Still, there's a part of me that longs for Snoopy's spirit. His creative energy. His ability to turn a boring afternoon into a full-blown saga. As I look back at older posts—from travel reflections to musings on leadership or family—I see flashes of that spirit. Those are the moments when I'm trying to channel Snoopy. When I let my imagination run, when I let humor or curiosity lead, when I step out of the box long enough to ask bigger questions.

But inevitably, I come back to Charlie Brown. I come back to doubt, to duty, to the desire to do better even when the odds aren't great. And maybe that's okay. Maybe the goal isn't to be Snoopy, but to let his spirit visit us when we need it most—to balance the worry with a little wonder, the failure with some flair.

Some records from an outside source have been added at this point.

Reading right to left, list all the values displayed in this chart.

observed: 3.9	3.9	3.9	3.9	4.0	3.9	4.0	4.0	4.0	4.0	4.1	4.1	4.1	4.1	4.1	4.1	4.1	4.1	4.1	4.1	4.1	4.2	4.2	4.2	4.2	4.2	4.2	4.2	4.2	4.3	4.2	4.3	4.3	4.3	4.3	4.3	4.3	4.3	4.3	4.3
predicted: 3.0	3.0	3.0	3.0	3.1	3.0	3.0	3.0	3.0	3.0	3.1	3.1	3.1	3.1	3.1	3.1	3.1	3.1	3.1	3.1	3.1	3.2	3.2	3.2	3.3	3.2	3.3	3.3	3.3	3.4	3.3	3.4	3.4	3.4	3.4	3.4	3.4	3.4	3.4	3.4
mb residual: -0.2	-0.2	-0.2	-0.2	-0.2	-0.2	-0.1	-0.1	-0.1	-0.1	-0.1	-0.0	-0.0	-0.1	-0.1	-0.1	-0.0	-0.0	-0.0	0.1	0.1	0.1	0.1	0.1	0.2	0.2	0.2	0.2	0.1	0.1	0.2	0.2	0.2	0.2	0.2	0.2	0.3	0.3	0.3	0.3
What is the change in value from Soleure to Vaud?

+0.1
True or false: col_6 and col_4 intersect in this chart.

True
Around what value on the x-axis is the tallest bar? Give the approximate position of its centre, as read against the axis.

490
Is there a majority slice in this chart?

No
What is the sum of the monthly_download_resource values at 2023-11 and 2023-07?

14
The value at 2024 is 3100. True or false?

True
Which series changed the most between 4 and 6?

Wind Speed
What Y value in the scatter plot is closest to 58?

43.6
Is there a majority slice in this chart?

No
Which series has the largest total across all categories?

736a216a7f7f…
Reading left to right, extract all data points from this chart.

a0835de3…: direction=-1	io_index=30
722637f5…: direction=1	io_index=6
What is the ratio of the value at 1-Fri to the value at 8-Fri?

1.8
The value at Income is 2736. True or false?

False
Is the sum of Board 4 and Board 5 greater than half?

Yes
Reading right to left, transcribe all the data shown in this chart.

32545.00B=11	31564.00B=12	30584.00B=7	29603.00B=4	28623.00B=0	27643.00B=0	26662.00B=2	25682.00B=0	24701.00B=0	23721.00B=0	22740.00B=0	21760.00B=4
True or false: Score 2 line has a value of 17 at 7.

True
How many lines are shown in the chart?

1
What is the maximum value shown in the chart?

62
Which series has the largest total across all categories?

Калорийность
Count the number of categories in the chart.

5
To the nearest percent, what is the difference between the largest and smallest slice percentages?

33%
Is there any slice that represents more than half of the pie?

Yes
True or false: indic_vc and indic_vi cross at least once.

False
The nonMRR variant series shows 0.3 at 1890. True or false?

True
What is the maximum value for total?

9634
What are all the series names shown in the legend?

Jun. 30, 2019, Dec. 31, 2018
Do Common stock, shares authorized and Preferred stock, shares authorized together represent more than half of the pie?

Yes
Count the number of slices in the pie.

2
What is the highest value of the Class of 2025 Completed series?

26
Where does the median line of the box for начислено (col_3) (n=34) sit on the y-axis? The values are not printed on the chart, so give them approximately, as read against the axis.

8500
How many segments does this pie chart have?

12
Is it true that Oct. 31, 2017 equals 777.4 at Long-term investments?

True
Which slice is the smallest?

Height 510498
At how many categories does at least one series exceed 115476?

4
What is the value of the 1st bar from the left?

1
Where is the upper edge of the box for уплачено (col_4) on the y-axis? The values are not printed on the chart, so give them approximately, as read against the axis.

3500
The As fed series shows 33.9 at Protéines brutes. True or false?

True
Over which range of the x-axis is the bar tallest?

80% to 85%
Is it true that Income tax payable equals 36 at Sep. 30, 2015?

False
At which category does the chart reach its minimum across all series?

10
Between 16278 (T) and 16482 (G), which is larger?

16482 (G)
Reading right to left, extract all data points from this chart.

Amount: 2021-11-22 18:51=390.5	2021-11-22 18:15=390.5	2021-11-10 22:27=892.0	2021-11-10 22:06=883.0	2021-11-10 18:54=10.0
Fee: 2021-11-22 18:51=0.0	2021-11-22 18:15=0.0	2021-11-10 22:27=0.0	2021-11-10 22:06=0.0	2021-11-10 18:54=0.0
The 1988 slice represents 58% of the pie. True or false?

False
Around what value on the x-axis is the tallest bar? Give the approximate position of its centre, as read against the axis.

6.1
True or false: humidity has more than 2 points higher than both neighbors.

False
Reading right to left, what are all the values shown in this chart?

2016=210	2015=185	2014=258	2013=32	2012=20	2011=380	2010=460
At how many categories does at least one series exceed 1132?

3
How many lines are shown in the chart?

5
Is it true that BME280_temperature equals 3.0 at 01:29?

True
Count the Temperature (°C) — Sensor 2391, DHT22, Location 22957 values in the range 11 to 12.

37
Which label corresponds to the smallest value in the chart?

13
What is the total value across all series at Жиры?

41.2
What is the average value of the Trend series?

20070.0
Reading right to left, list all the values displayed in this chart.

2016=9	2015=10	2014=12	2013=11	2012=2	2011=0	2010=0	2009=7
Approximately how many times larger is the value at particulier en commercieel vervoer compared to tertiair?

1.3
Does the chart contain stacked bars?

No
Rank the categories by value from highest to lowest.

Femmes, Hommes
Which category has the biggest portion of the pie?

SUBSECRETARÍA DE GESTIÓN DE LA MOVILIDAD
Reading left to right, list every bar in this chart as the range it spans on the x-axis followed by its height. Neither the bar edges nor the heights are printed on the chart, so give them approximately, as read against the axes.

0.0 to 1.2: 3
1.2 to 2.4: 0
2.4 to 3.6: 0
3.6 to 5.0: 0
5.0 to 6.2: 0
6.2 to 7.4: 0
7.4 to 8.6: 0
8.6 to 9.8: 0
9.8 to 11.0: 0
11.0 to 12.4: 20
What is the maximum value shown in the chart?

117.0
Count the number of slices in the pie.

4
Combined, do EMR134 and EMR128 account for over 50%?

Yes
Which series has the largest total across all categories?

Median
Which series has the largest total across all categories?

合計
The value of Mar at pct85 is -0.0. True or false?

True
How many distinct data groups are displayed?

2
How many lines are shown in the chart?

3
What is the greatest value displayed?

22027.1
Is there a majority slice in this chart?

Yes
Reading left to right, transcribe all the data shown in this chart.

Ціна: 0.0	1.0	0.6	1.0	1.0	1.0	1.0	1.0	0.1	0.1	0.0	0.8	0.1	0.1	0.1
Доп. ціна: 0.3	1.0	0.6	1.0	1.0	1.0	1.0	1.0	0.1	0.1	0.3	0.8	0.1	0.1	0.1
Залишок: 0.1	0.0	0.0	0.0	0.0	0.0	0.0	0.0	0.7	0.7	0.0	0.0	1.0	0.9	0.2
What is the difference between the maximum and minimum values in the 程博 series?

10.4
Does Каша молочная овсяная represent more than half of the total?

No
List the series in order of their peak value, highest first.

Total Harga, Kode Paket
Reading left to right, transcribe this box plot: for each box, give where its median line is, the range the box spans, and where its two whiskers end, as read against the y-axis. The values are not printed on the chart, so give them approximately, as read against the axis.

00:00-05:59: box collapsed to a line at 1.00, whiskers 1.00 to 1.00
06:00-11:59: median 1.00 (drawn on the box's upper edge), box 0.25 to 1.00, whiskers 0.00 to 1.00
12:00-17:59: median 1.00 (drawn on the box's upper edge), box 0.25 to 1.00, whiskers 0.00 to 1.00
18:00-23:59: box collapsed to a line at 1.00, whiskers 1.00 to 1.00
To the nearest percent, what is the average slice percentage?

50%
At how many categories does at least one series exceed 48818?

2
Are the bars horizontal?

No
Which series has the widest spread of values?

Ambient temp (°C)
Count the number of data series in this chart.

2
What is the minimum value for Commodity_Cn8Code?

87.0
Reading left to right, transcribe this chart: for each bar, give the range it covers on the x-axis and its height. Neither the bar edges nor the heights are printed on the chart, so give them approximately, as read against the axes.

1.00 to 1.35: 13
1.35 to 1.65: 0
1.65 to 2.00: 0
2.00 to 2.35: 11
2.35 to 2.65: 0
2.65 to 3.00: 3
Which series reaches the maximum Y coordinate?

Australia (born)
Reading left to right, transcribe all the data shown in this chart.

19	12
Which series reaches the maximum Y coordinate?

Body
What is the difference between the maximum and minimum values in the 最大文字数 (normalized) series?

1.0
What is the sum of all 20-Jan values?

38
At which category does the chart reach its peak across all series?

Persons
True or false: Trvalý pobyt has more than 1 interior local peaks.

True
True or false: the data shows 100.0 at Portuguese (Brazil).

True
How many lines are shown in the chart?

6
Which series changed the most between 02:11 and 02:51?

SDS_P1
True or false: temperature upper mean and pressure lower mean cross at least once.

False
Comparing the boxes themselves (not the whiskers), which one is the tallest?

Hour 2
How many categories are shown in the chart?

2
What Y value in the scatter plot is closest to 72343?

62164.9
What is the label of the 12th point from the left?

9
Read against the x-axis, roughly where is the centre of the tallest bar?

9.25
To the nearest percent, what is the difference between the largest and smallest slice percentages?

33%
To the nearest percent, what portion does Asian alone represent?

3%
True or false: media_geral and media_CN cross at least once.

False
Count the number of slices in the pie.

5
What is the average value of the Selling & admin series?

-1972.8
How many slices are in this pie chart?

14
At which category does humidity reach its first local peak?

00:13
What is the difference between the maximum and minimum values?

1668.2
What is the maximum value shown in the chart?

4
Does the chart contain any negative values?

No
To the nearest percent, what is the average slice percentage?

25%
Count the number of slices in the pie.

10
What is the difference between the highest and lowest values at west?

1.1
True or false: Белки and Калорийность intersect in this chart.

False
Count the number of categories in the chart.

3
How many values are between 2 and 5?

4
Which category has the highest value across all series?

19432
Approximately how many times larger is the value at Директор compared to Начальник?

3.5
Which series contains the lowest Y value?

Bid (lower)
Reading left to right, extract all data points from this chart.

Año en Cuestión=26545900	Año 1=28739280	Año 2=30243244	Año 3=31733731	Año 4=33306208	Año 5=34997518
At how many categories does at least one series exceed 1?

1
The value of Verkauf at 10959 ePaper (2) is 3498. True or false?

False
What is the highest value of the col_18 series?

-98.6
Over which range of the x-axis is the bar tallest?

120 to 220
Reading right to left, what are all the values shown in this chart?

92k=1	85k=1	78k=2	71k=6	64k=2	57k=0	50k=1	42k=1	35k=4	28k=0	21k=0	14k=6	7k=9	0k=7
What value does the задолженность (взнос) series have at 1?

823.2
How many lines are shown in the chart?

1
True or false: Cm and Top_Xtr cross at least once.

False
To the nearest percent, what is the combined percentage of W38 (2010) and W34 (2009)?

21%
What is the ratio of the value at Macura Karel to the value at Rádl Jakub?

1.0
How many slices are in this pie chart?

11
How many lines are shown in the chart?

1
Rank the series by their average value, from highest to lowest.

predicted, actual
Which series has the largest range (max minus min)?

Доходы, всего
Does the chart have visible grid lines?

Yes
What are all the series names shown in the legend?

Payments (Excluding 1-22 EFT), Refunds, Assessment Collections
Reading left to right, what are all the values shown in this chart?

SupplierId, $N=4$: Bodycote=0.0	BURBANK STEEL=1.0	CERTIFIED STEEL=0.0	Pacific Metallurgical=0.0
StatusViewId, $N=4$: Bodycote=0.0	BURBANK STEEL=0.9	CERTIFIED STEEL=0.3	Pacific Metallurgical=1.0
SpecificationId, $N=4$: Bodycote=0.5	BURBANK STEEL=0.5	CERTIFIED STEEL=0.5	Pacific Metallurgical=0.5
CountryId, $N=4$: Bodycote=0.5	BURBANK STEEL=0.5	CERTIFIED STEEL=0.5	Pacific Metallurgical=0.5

This tension... surfaced deeply in my Christmas reflections from 2010. I admitted to dreading a certain kind of Christmas—the one filled with "lasts." Last Christmas with all the kids at home. Last Christmas with a true believer before the Elf era began. That felt very much like a Charlie Brown moment: the melancholy, the ache of change, the worry that the magic might fade.

But then came the Snoopy side of that Christmas—the passing of the torch. Inviting my youngest into the quiet fraternity of Christmas elves, just as my mom once did for me. That difficult but hopeful conversation wasn't a moment of loss, but of legacy. We talked about belief—not just in Santa, but in something deeper: the enduring magic of generosity, wonder, and love passed down through generations. That's pure Snoopy—the imaginative spark that turns endings into new beginnings, that celebrates mystery and keeps the magic alive.

And it's the same dynamic in Trains, Presidents, and Baseball, my account of a cross-country road trip with my daughter. What started as a practical move to Philadelphia for medical school became a journey of reconnection. We shared national parks, presidential history, and ballgames, but it was the quiet, in-between moments—the misfires, the museum closures, the unexpected laughs—that brought us back to each other. That felt like Charlie Brown's honest longing for connection paired with Snoopy's joyful improvisation. It reminded me that relationships, like life, don't come wrapped up perfectly—they unfold in fits and starts, with hope and humor intertwined.

All of these reflections—ranging from solemn civic duty to family celebrations and travel adventures—trace the emotional arc between Charlie Brown and Snoopy that runs through my life and writing. They remind me that we don't live fully at either extreme, but somewhere in between. We ache, we aspire, we stumble, we imagine. That's what makes the journey real.

What Schulz understood—and what I'm starting to accept—is that we contain both: the melancholy and the magic. We are Charlie Brown with a little bit of Snoopy inside, trying to break free.

Charlie Brown baseball

So I'll keep chasing the football. I'll keep pitching no matter the score. I'll keep showing up. And maybe, just maybe, I'll dance on top of the doghouse every once in a while too.